“Yes,” the goblin nodded.
“Well, I tell you I can’t stand it.”
“But you must; it was your choice.”
“Choice!” angrily. “I didn’t know What it would be like.”
“You shouldn’t have chosen so rashly. Come on.”
Bob demurred and pleaded, and whimpered a little, it must be confessed; but his guide was inexorable.

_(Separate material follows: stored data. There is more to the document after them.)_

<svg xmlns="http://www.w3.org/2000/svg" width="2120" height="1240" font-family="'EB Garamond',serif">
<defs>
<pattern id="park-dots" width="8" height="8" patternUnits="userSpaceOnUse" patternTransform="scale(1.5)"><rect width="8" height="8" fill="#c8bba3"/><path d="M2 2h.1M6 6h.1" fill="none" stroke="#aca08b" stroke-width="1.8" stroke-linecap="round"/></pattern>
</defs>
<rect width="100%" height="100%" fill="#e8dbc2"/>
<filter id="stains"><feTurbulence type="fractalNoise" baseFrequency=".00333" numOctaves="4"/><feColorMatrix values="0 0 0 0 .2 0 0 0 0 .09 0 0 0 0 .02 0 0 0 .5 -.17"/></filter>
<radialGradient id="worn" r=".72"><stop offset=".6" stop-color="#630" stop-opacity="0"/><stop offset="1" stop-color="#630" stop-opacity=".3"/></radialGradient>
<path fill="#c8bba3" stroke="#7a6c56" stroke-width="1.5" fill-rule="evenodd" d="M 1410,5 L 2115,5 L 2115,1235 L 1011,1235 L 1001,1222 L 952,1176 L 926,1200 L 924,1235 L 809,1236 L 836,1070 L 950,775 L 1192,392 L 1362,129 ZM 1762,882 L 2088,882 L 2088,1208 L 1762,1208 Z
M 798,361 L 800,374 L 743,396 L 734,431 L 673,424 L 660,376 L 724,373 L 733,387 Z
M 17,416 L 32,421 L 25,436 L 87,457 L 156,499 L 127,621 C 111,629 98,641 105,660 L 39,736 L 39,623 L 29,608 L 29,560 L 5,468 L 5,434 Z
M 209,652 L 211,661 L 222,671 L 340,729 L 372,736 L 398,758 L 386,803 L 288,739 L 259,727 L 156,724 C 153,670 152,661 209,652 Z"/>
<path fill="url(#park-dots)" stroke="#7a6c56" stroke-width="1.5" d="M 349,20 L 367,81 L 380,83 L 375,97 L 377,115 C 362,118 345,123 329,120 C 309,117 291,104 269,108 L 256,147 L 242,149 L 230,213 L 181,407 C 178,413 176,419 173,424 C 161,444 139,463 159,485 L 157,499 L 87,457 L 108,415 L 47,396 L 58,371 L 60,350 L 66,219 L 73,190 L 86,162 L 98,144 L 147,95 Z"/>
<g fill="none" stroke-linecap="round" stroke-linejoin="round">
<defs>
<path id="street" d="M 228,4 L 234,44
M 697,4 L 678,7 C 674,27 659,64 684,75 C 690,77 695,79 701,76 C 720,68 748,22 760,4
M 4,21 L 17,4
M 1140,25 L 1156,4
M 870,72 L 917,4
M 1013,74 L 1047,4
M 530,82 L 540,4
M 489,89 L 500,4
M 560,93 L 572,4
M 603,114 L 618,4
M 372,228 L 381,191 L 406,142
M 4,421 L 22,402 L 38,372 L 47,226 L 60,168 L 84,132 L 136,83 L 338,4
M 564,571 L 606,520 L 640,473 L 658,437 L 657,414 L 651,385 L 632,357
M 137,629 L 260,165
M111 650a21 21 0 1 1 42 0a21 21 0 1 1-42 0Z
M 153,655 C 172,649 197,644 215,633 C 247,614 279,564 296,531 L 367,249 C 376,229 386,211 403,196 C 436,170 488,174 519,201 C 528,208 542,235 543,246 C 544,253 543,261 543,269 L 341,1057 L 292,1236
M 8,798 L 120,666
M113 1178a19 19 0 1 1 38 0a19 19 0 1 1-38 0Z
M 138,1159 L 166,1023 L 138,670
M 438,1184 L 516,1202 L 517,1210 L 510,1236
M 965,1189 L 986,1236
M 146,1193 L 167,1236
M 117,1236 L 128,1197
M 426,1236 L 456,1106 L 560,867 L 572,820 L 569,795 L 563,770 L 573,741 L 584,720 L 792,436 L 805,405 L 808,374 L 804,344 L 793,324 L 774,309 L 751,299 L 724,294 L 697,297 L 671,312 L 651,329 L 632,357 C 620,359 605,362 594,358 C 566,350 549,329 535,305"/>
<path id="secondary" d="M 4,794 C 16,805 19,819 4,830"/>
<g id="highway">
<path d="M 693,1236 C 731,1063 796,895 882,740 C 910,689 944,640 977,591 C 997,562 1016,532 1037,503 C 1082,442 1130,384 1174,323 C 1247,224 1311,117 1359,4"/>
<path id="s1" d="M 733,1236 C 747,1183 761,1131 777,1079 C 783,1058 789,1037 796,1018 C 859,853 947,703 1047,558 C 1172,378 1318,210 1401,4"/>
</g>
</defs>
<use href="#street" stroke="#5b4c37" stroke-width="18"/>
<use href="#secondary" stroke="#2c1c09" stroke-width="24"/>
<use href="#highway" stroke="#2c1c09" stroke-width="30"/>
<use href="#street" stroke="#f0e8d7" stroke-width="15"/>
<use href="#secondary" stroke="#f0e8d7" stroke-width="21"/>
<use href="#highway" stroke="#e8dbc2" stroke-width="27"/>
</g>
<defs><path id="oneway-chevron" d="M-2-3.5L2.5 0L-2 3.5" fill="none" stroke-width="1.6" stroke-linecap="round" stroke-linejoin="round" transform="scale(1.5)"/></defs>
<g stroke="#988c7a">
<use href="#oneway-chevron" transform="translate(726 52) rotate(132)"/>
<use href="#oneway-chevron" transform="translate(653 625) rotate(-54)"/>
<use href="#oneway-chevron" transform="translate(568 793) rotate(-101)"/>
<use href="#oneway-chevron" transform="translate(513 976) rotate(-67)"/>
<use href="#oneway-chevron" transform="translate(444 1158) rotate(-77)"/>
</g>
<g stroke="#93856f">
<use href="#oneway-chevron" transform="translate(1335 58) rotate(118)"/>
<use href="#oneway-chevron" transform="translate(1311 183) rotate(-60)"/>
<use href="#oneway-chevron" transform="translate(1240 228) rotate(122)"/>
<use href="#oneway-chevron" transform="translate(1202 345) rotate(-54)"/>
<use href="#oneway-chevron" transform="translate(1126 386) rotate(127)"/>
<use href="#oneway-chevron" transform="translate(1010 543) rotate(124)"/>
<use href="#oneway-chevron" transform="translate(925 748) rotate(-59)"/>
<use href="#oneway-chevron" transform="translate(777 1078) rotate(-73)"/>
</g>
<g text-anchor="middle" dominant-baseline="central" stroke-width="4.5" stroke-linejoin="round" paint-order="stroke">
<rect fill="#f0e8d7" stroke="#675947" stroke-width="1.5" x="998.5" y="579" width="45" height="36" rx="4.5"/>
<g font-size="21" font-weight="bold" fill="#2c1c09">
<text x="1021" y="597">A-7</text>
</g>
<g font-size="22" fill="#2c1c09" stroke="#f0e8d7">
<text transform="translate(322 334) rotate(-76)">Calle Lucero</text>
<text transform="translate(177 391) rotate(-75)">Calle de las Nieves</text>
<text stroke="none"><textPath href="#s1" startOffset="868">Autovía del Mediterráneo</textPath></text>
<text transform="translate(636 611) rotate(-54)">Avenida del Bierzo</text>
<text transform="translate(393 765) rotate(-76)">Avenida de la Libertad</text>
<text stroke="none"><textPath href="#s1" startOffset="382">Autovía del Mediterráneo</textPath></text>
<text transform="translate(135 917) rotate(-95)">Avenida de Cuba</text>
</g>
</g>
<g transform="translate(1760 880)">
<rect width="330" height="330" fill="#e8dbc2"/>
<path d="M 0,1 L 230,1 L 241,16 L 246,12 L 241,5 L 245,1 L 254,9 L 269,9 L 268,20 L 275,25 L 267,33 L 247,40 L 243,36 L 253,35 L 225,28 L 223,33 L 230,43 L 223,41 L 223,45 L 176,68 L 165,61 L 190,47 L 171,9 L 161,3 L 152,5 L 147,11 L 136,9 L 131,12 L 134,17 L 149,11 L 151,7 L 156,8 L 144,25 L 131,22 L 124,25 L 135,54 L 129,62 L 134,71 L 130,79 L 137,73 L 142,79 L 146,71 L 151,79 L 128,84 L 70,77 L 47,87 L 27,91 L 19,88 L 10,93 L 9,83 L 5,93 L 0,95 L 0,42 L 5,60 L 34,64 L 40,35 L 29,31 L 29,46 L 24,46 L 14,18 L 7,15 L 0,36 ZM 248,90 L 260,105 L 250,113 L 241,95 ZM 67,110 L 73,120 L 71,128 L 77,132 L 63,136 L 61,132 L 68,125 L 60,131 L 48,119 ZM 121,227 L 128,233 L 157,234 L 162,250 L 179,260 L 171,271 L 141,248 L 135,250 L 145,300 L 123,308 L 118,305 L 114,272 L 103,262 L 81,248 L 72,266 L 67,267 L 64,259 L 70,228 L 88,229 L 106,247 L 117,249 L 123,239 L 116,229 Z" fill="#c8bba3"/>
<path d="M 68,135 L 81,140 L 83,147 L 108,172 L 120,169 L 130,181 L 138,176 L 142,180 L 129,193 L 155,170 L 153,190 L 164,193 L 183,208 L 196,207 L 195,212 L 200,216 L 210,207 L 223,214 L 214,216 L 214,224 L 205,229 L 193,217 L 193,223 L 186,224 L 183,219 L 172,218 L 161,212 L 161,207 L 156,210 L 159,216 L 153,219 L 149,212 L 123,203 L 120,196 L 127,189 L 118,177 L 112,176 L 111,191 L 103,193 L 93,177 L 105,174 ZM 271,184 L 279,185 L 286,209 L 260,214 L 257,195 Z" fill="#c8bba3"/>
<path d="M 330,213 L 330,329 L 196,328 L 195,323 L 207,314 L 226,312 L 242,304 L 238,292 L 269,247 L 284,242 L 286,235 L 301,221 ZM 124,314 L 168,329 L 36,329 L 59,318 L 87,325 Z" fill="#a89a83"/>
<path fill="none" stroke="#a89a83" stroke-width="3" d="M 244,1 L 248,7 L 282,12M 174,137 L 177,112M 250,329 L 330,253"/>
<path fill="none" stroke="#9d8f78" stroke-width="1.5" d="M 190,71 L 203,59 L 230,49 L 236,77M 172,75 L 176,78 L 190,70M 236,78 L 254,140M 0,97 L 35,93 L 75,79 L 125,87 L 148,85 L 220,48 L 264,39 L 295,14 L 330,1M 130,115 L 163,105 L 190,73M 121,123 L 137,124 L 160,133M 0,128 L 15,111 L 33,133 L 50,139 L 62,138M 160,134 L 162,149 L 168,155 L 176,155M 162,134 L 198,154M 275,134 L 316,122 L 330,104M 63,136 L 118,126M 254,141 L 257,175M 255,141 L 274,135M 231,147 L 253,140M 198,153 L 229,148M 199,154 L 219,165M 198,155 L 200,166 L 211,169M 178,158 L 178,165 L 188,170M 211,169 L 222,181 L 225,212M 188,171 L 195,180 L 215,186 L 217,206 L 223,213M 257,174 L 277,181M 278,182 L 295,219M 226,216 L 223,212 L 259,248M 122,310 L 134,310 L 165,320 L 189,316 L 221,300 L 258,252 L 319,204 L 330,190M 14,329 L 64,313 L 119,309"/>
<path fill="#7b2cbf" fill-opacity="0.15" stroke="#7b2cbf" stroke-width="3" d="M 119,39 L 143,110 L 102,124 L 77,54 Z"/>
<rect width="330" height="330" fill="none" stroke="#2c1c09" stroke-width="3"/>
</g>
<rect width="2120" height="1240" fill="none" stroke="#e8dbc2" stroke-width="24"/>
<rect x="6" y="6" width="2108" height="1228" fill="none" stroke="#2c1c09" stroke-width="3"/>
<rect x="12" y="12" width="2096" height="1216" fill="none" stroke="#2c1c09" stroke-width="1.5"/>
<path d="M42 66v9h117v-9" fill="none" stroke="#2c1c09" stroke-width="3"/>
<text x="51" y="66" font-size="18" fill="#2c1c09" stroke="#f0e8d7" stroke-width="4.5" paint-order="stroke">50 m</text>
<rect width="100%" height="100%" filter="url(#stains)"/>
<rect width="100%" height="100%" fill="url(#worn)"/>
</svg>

It is not necessary to enter into details in regard to all the boy saw, experienced and learned. Let it suffice to say that at three o’clock that afternoon he was completely worn out with strenuous sight-seeing. The grating, rumbling, thundering sounds had made his head ache; the sights and smells had made his heart sick. He had seen goblins, goblins, goblins—goblins sooty and grimed, goblins wizened and old before their time; goblins grinding out their lives in the cutlery factory; goblins inhaling poisonous fumes in the chemical works; goblins, like beasts of burden, staggering under heavy loads; goblins doing this thing, that thing and the other thing, that played havoc with their health and shortened their lives. And he was disgusted—nauseated with it all!
“Oh, Fitz!” he groaned. “I can’t go another step; I can’t stand it to see any more! I thought it would be pleasant; but—oh, dear!”
“Sit down here and rest a minute,” Fitz Mee said, not unkindly, indicating a rough bench against the wall of the corridor. “Now, why can’t you bear to see any more?”
“Oh, it’s so awful!” the boy moaned. “I can’t bear to see ’em toiling and suffering, to see ’em so dirty and wretched.”